Soldado Milhões, o português que enfrentou sozinho uma ofensiva alemã
O soldado Milhões tornou-se herói da Primeira Guerra Mundial ao enfrentar sozinho uma ofensiva alemã e a sua história faz parte da aldeia de Valongo de Milhais, Murça, que quer transformar a sua casa num memorial.
Foi em abril de 1918, durante a Batalha de La Lys (Flandres), e os seus atos de bravura valeram-lhe a mais alta condecoração militar nacional, a Ordem de Torre e Espada.
Na sua terra natal, no concelho de Murça, distrito de Vila Real, todos conhecem a história do jovem analfabeto e pobre, um franzino com pouco mais de metro e meio de altura, que desobedeceu às ordens de retirada e ficou para trás, sozinho e abrigado numa trincheira, a disparar contra o inimigo.
“Cresci a ouvir a história do meu avô. O meu avô acabou por estar sempre muito presente na família”, afirmou à agência Lusa Eduardo Milhões Pinheiro, um dos netos de Aníbal Augusto Milhais, a propósito do centenário da chegada à Flandres dos primeiros soldados do contingente que Portugal enviou para combater em França na I Guerra Mundial.
Milhais acabou por ficar conhecido como o soldado Milhões, um epíteto que nasceu com o elogio do seu comandante, Ferreira do Amaral: “Tu és Milhais, mas vales milhões”.
Durante a batalha, o soldado corria entre os vários abrigos, disparando de diferentes posições e criando a ilusão, nas tropas alemãs, de que a posição estava a ser guardada por vários militares.
À quarta ofensiva, os soldados alemães decidiram contornar aquele ponto e deixaram o português para trás das linhas inimigas, onde sobreviveu durante uns dias, com umas amêndoas doces no bolso, até encontrar um oficial escocês que o ajudou a encontrar o batalhão português.
Foi esse mesmo oficial que relatou depois o ato heroico do soldado transmontano.
Aníbal Augusto Milhais morreu aos 75 anos em Valongo, a aldeia que adotou o nome de Milhais em sua homenagem, que deu ainda o nome “Herói Milhões” a uma rua e quer agora recuperar a casa onde viveu.
O imóvel foi doado à Câmara de Murça que, segundo disse o presidente José Maria Costa, quer ali criar um “espaço de memória”, só que o projeto tem esbarrado nas dificuldades de financiamento.

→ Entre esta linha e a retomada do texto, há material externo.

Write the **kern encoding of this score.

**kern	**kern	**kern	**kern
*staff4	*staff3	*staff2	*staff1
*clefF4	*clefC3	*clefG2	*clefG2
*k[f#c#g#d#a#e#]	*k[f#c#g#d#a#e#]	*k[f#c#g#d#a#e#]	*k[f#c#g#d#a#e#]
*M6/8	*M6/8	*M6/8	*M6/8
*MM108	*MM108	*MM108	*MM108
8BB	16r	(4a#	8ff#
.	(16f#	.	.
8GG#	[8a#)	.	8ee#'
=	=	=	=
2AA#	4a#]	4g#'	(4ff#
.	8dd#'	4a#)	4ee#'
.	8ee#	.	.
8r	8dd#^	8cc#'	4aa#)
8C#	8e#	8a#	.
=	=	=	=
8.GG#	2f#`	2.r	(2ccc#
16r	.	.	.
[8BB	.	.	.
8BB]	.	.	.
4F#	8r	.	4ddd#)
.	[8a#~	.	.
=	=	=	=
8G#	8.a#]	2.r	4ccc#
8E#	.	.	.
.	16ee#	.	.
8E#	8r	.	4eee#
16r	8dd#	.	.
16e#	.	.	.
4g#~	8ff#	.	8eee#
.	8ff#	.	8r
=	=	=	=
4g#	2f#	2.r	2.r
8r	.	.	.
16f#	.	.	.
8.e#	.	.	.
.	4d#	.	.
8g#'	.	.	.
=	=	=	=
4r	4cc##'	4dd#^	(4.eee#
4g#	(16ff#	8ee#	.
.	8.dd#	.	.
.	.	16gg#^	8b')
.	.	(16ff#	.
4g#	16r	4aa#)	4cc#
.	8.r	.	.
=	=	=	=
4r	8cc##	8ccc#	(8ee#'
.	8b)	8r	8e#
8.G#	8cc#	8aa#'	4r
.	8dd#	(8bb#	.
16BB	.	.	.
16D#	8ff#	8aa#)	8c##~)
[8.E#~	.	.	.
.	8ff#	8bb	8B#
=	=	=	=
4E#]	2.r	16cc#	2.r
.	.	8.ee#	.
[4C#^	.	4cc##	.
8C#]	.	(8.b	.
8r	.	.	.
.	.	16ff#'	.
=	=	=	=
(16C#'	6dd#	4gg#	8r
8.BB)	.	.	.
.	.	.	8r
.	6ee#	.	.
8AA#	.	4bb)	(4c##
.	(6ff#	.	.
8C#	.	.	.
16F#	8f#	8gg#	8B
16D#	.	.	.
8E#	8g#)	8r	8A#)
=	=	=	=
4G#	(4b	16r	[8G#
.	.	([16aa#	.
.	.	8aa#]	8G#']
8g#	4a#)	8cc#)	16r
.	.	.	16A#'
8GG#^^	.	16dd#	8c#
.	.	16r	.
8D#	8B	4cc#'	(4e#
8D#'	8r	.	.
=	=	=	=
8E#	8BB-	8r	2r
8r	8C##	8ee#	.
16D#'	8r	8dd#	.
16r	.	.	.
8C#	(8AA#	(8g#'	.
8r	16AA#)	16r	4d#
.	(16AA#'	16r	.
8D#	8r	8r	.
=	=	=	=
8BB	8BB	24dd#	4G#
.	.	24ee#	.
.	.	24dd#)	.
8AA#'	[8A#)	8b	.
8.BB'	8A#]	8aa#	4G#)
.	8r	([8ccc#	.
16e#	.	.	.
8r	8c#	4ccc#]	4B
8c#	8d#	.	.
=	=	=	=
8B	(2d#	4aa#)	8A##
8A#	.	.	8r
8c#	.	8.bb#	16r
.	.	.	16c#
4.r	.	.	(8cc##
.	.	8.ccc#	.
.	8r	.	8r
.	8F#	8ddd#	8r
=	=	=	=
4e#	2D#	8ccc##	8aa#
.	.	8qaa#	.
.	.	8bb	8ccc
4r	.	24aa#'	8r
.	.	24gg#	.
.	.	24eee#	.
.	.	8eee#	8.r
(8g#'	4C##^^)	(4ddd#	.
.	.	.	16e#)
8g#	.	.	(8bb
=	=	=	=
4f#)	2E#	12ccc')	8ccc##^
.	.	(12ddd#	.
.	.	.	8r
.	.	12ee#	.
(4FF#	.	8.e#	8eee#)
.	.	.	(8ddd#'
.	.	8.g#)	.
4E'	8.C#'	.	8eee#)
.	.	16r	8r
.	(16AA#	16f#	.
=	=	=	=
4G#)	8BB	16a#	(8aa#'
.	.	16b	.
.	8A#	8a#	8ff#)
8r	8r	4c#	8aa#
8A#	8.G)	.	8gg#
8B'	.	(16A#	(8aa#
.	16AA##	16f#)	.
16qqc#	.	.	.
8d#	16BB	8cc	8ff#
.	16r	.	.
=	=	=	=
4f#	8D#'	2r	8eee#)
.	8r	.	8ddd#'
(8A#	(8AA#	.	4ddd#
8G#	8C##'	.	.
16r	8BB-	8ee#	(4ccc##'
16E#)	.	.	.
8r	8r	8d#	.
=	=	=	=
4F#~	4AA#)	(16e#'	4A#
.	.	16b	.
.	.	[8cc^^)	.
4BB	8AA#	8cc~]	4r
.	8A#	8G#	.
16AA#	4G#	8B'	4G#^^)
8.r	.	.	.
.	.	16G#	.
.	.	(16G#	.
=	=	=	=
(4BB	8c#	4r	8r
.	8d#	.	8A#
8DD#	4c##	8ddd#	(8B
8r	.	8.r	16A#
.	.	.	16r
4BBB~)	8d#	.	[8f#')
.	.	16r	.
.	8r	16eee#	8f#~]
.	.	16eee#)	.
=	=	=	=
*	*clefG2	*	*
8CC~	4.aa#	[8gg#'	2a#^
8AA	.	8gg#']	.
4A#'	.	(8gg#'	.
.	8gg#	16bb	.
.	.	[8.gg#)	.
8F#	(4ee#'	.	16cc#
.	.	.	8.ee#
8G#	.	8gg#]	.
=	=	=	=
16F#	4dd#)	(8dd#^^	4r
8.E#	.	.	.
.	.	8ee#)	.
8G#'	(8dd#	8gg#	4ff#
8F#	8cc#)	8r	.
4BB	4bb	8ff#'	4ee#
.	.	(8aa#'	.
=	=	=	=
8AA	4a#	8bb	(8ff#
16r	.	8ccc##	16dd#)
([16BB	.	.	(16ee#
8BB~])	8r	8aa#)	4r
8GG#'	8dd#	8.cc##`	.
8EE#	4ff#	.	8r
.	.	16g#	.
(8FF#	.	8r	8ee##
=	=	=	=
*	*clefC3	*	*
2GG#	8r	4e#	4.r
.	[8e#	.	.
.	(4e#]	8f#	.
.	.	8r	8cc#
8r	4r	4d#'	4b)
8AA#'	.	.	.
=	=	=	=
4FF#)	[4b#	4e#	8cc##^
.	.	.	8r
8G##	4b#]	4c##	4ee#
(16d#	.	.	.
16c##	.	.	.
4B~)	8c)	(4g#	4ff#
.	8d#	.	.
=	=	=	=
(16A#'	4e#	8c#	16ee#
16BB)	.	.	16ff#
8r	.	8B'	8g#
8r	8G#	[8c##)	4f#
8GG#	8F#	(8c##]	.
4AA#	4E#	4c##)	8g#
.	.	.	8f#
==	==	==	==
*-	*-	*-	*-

O autarca afirmou à Lusa que o município procura apoios na sociedade civil e políticos, tendo já informado o Presidente da República sobre este projeto.
A ideia passa pela recuperação do edifício, mas, se tal já não for possível devido ao estado de degradação, este será demolido e no espaço levantado um memorial ao soldado Milhões.
Eduardo Milhões Pinheiro lembrou a petição ‘online’ em defesa da preservação da casa e disse que gostava que o projeto, de homenagem ao avô e a todos os que se bateram na Primeira Guerra Mundial, se concretizasse até 09 de abril de 2018, quando se assinalam os 100 anos da Batalha de Batalha de La Lys.
Aníbal Milhais é um exemplo de vida para o neto.
“Da história do meu avô eu guardo e procuro transmitir aos meus filhos dois valores essenciais: primeiro que nunca devemos abandonar e virar as costas à adversidade e, em segundo, que às vezes as soluções mais fáceis não são aquelas que devem ser tomadas”, frisou.
E continuou: “o mais fácil para o meu avô naquele dia seria ter obedecido ao seu superior hierárquico e ter retirado, porque ele teve uma ordem de retirada, mas ele preferiu ficar para garantir que todos se salvavam e, felizmente, ele também”.
Após a guerra e a condecoração, o soldado regressou à sua terra natal. Tornou-se agricultor, casou, teve 10 filhos, ainda chegou a emigrar para o Brasil, de onde pouco tempo depois regressou por pressão da comunidade portuguesa, que considerava “que não era digno” um herói nacional ser emigrante.
A sua história foi resgatada pelo jornal Diário de Lisboa que, na década de 20, o transformou numa espécie de símbolo nacional que passou a ser usado pela propaganda dos governos da primeira República e pelo Estado Novo.
O soldado Milhões teve sempre uma vida modesta e era, segundo contou a nora Berta de Jesus Moreira, de 78 anos, uma “boa pessoa” e um “homem alegre, amigo que gostava de ter a casa cheia e de contar histórias”.
As medalhas conquistadas foram doadas ao Museu Militar do Porto e também no Museu do Regimento de Infantaria 13, em Vila Real, se recorda o herói de guerra transmontano.